Breast Feeding:

Nursing is healthiest for mom and baby and is encouraged by the doctors at Estrella Pediatrics. There are breast feeding support groups that meet at Banner Estrella and Banner Thunderbird hospitals weekly. For babies that are breast-fed it is now recommended that they start Vitamin D supplementation as soon as possible. Moms should also continue taking their prenatal vitamins as long as they are nursing. It is normal for babies to lose weight their first few days of life. They should be back up to their birth weight by 2 weeks.

Formula Feeding:

If you have decided to formula feed your baby then no additional vitamin supplementation is necessary as they are well fortified with everything your baby needs. Avoid using microwaves to heat bottles as they have been known to heat the contents unevenly and high temperatures can be reached very quickly. Letting your baby lie flat on his back during feeding may increase the risk of middle ear infections.

Bowel Movements:

After a few days your baby’s stools should change from the black, sticky meconium to yellow, seedy appearing stools. Breast-fed baby’s stools tend to be more frequent and runny while formula-fed infants tend to stool less frequently and they may be more formed. Constipation is when a baby is having hard stools, not infrequent stools. After the first month or so, breast-fed babies can go several days between bowel movements and even as long as every week or every other week! Remember, most babies will grunt, strain, and turn red with bowel movements and they may pull up their legs or even cry. If stools are soft, even though infrequent, there is no need to intervene.

Skin Care:

The first few weeks babies have dry, peeling skin. This is normal and will resolve on its own. If small cracks start to develop on the feet or hands then Aquaphor is a safe gel available over-the-counter that can be applied to the baby’s body. There are several common newborn rashes that can appear in the first few weeks. Baby acne, cradle cap, newborn rash, and milia are but a few. Most of these are benign and require little or no treatment and can be handled with advice over the phone. Your baby should only be sponge bathed until the umbilical cord has fallen off and the surrounding skin has firmly sealed together.


Clean the outer ear only. The ears canals will push ear wax out and this can be removed. Never insert Q-Tips or any other instruments in the ears as these will cause wax to become packed deep in the ear canal.

Belly Button:

Usually the umbilicus will fall off within a couple weeks but it can take as long as a month. No special care is required other than keeping the area clean and dry. The use of alcohol to clean the area is no longer necessary. After the cord separates there may continue to be some blood-tinged drainage. This is normal and can occur until the skin closes. It is common for the umbilical area to protrude during the first year.
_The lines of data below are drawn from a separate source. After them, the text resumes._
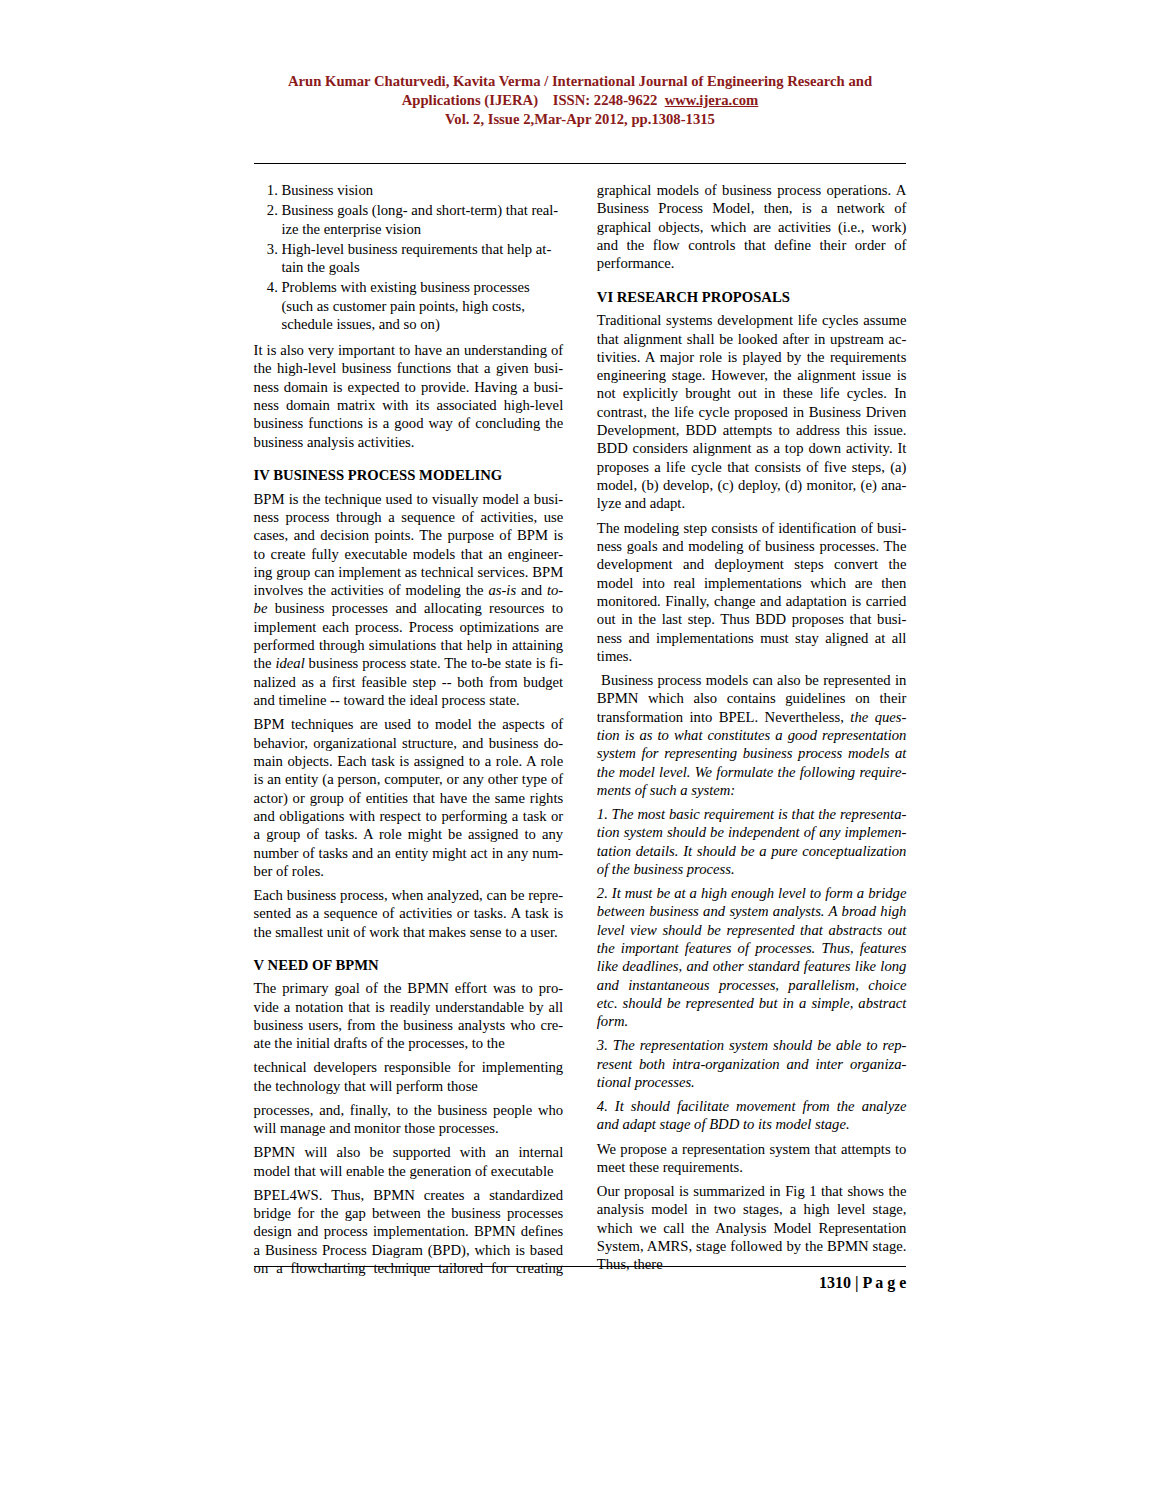Arun Kumar Chaturvedi, Kavita Verma / International Journal of Engineering Research and Applications (IJERA) ISSN: 2248-9622 www.ijera.com Vol. 2, Issue 2,Mar-Apr 2012, pp.1308-1315
Business vision
Business goals (long- and short-term) that realize the enterprise vision
High-level business requirements that help attain the goals
Problems with existing business processes (such as customer pain points, high costs, schedule issues, and so on)
It is also very important to have an understanding of the high-level business functions that a given business domain is expected to provide. Having a business domain matrix with its associated high-level business functions is a good way of concluding the business analysis activities.
IV BUSINESS PROCESS MODELING
BPM is the technique used to visually model a business process through a sequence of activities, use cases, and decision points. The purpose of BPM is to create fully executable models that an engineering group can implement as technical services. BPM involves the activities of modeling the as-is and to-be business processes and allocating resources to implement each process. Process optimizations are performed through simulations that help in attaining the ideal business process state. The to-be state is finalized as a first feasible step -- both from budget and timeline -- toward the ideal process state.
BPM techniques are used to model the aspects of behavior, organizational structure, and business domain objects. Each task is assigned to a role. A role is an entity (a person, computer, or any other type of actor) or group of entities that have the same rights and obligations with respect to performing a task or a group of tasks. A role might be assigned to any number of tasks and an entity might act in any number of roles.
Each business process, when analyzed, can be represented as a sequence of activities or tasks. A task is the smallest unit of work that makes sense to a user.
V NEED OF BPMN
The primary goal of the BPMN effort was to provide a notation that is readily understandable by all business users, from the business analysts who create the initial drafts of the processes, to the
technical developers responsible for implementing the technology that will perform those
processes, and, finally, to the business people who will manage and monitor those processes.
BPMN will also be supported with an internal model that will enable the generation of executable
BPEL4WS. Thus, BPMN creates a standardized bridge for the gap between the business processes design and process implementation. BPMN defines a Business Process Diagram (BPD), which is based on a flowcharting technique tailored for creating graphical models of business process operations. A Business Process Model, then, is a network of graphical objects, which are activities (i.e., work) and the flow controls that define their order of performance.
VI RESEARCH PROPOSALS
Traditional systems development life cycles assume that alignment shall be looked after in upstream activities. A major role is played by the requirements engineering stage. However, the alignment issue is not explicitly brought out in these life cycles. In contrast, the life cycle proposed in Business Driven Development, BDD attempts to address this issue. BDD considers alignment as a top down activity. It proposes a life cycle that consists of five steps, (a) model, (b) develop, (c) deploy, (d) monitor, (e) analyze and adapt.
The modeling step consists of identification of business goals and modeling of business processes. The development and deployment steps convert the model into real implementations which are then monitored. Finally, change and adaptation is carried out in the last step. Thus BDD proposes that business and implementations must stay aligned at all times.
Business process models can also be represented in BPMN which also contains guidelines on their transformation into BPEL. Nevertheless, the question is as to what constitutes a good representation system for representing business process models at the model level. We formulate the following requirements of such a system:
1. The most basic requirement is that the representation system should be independent of any implementation details. It should be a pure conceptualization of the business process.
2. It must be at a high enough level to form a bridge between business and system analysts. A broad high level view should be represented that abstracts out the important features of processes. Thus, features like deadlines, and other standard features like long and instantaneous processes, parallelism, choice etc. should be represented but in a simple, abstract form.
3. The representation system should be able to represent both intra-organization and inter organizational processes.
4. It should facilitate movement from the analyze and adapt stage of BDD to its model stage.
We propose a representation system that attempts to meet these requirements.
Our proposal is summarized in Fig 1 that shows the analysis model in two stages, a high level stage, which we call the Analysis Model Representation System, AMRS, stage followed by the BPMN stage. Thus, there
1310 | P a g e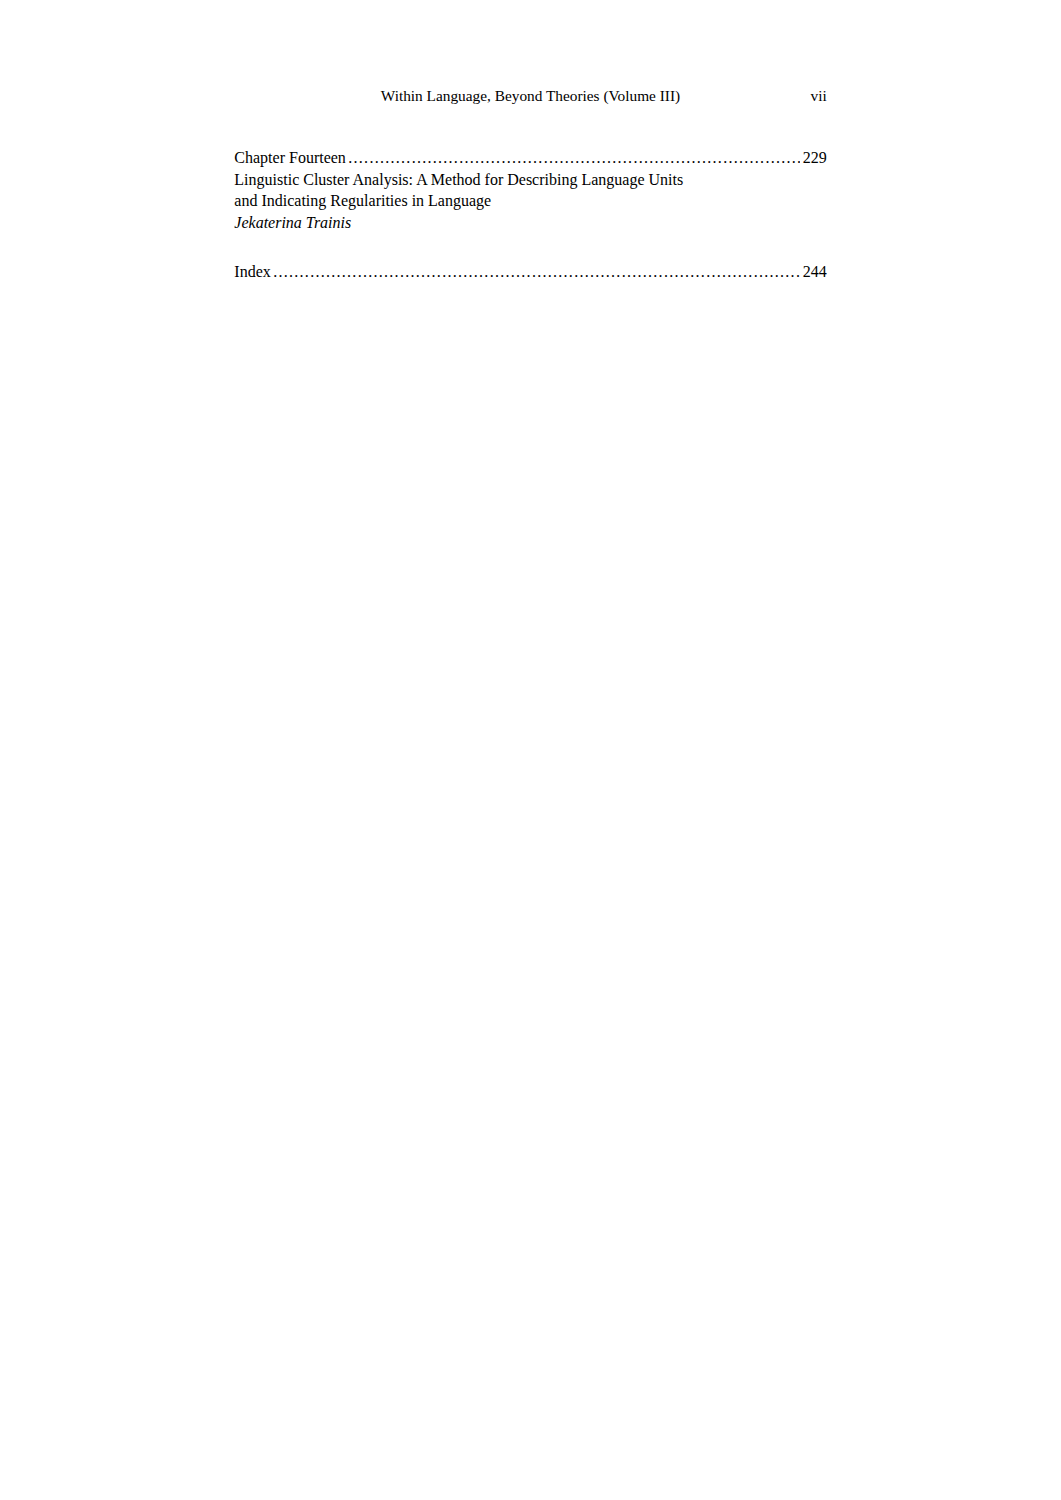Within Language, Beyond Theories (Volume III) vii
Chapter Fourteen .................................................................................................................................................................. 229
Linguistic Cluster Analysis: A Method for Describing Language Units
and Indicating Regularities in Language
Jekaterina Trainis
Index .................................................................................................................................................................. 244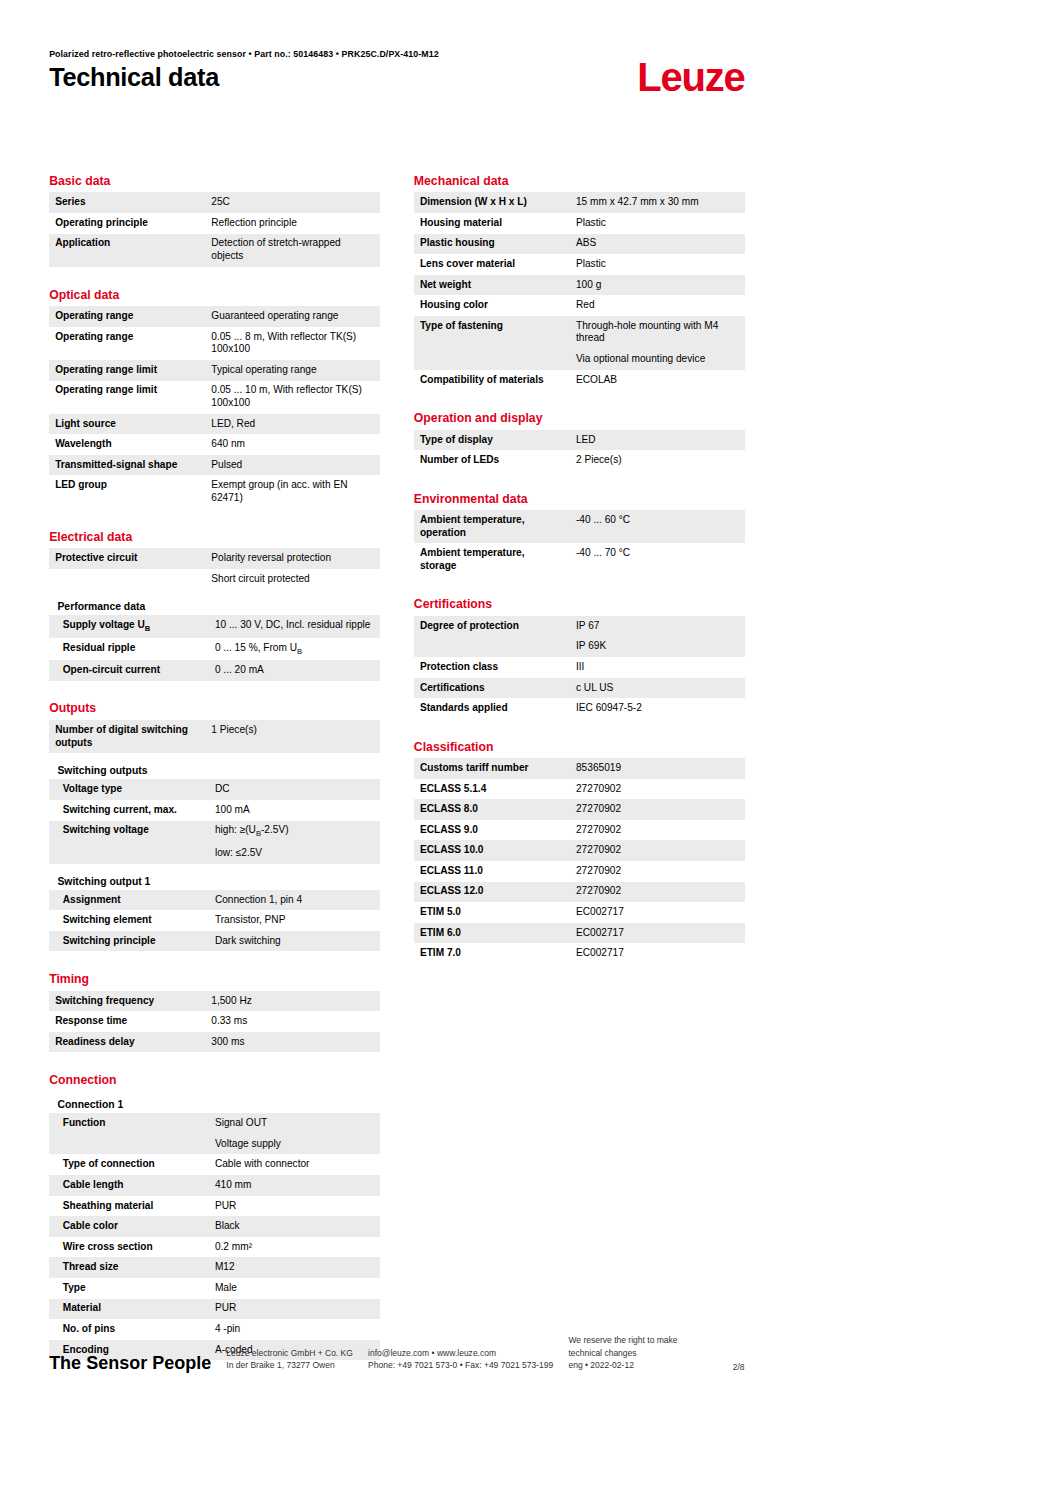Polarized retro-reflective photoelectric sensor • Part no.: 50146483 • PRK25C.D/PX-410-M12
Technical data
Leuze
Basic data
| Series | 25C |
| Operating principle | Reflection principle |
| Application | Detection of stretch-wrapped objects |
Optical data
| Operating range | Guaranteed operating range |
| Operating range | 0.05 ... 8 m, With reflector TK(S) 100x100 |
| Operating range limit | Typical operating range |
| Operating range limit | 0.05 ... 10 m, With reflector TK(S) 100x100 |
| Light source | LED, Red |
| Wavelength | 640 nm |
| Transmitted-signal shape | Pulsed |
| LED group | Exempt group (in acc. with EN 62471) |
Electrical data
| Protective circuit | Polarity reversal protection |
| | Short circuit protected |
Performance data
| Supply voltage U B | 10 ... 30 V, DC, Incl. residual ripple |
| Residual ripple | 0 ... 15 %, From U B |
| Open-circuit current | 0 ... 20 mA |
Outputs
| Number of digital switching outputs | 1 Piece(s) |
Switching outputs
| Voltage type | DC |
| Switching current, max. | 100 mA |
| Switching voltage | high: ≥(U B -2.5V) |
| | low: ≤2.5V |
Switching output 1
| Assignment | Connection 1, pin 4 |
| Switching element | Transistor, PNP |
| Switching principle | Dark switching |
Timing
| Switching frequency | 1,500 Hz |
| Response time | 0.33 ms |
| Readiness delay | 300 ms |
Connection
Connection 1
| Function | Signal OUT |
| | Voltage supply |
| Type of connection | Cable with connector |
| Cable length | 410 mm |
| Sheathing material | PUR |
| Cable color | Black |
| Wire cross section | 0.2 mm² |
| Thread size | M12 |
| Type | Male |
| Material | PUR |
| No. of pins | 4 -pin |
| Encoding | A-coded |
Mechanical data
| Dimension (W x H x L) | 15 mm x 42.7 mm x 30 mm |
| Housing material | Plastic |
| Plastic housing | ABS |
| Lens cover material | Plastic |
| Net weight | 100 g |
| Housing color | Red |
| Type of fastening | Through-hole mounting with M4 thread |
| | Via optional mounting device |
| Compatibility of materials | ECOLAB |
Operation and display
| Type of display | LED |
| Number of LEDs | 2 Piece(s) |
Environmental data
| Ambient temperature, operation | -40 ... 60 °C |
| Ambient temperature, storage | -40 ... 70 °C |
Certifications
| Degree of protection | IP 67 |
| | IP 69K |
| Protection class | III |
| Certifications | c UL US |
| Standards applied | IEC 60947-5-2 |
Classification
| Customs tariff number | 85365019 |
| ECLASS 5.1.4 | 27270902 |
| ECLASS 8.0 | 27270902 |
| ECLASS 9.0 | 27270902 |
| ECLASS 10.0 | 27270902 |
| ECLASS 11.0 | 27270902 |
| ECLASS 12.0 | 27270902 |
| ETIM 5.0 | EC002717 |
| ETIM 6.0 | EC002717 |
| ETIM 7.0 | EC002717 |
The Sensor People
Leuze electronic GmbH + Co. KG
In der Braike 1, 73277 Owen
info@leuze.com • www.leuze.com
Phone: +49 7021 573-0 • Fax: +49 7021 573-199
We reserve the right to make technical changes
eng • 2022-02-12
2/8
Girls may have some thin, white vaginal discharge the first few weeks after birth. This is normal and gradually disappears as does the white, sticky matter in the vaginal area. Uncircumcised boys do not require any special care as newborns. It can be several years before the foreskin is retractible. Forcibly retracting the foreskin before it is ready should never be attempted. During the first week or two babies can urinate small uric acid crystals that appear in the diaper as a pinkish residue. This is normal and should not be mistaken for blood.